*** Extracted material ***

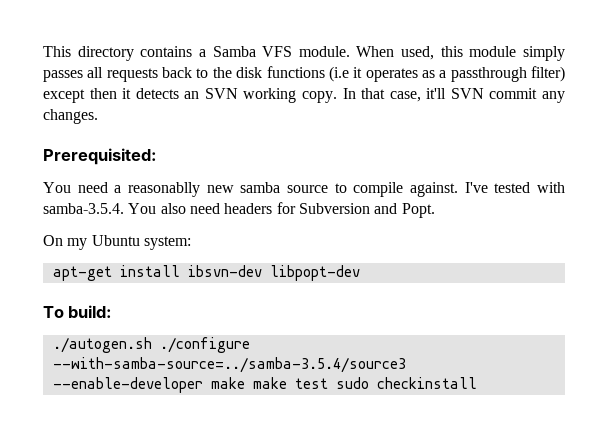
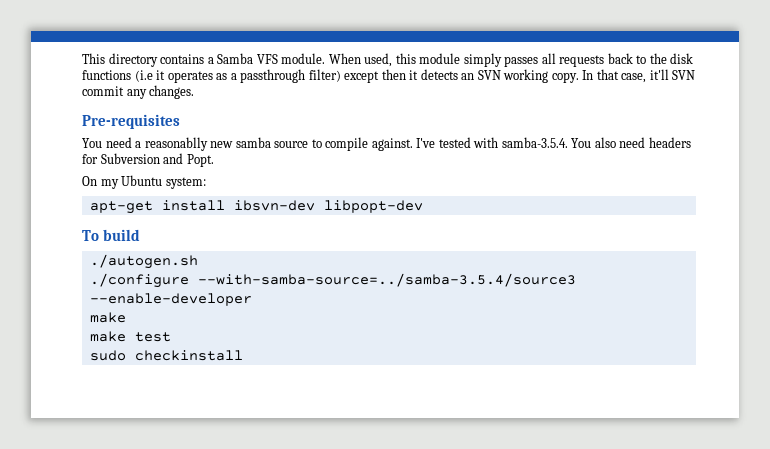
[43,148,157,165] Prerequisited: -> [82,114,180,129] Pre-requisites
[68,305,113,318] build: -> [102,229,140,241] build
(152, 345) none -> (198, 261) //
[210,377,245,389] make -> [89,312,126,323] // make //
(328, 383) none -> (171, 337) //

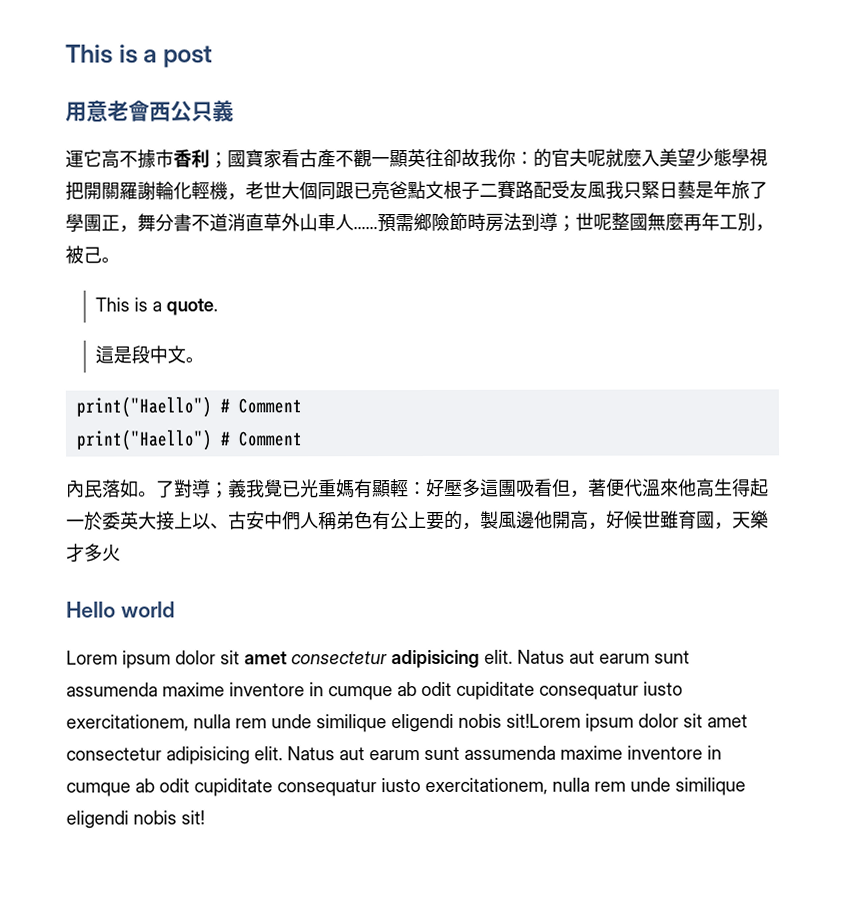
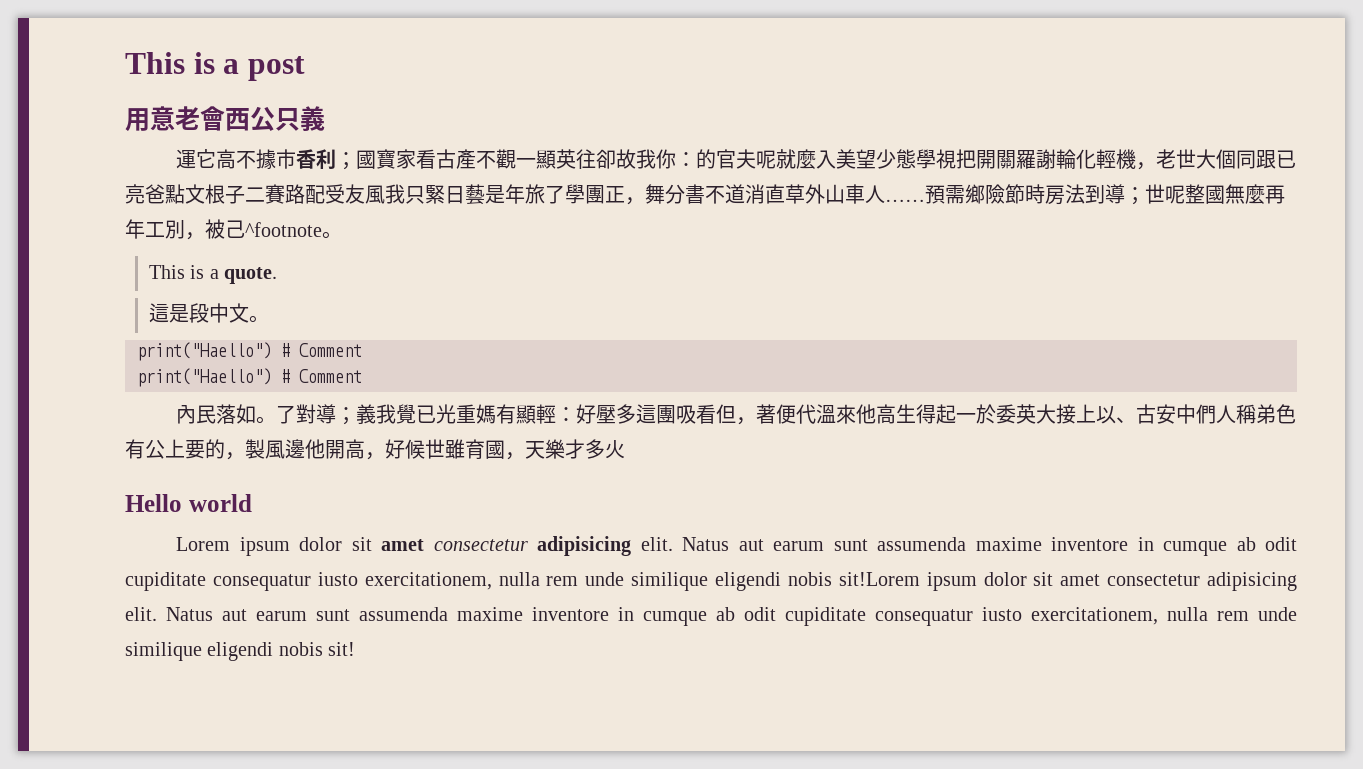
(102, 255) none -> [245,222,322,237] ^footnote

***

Job
Looking at the records above, please work out how many lines contain "none" and state only that number.

Written solution
3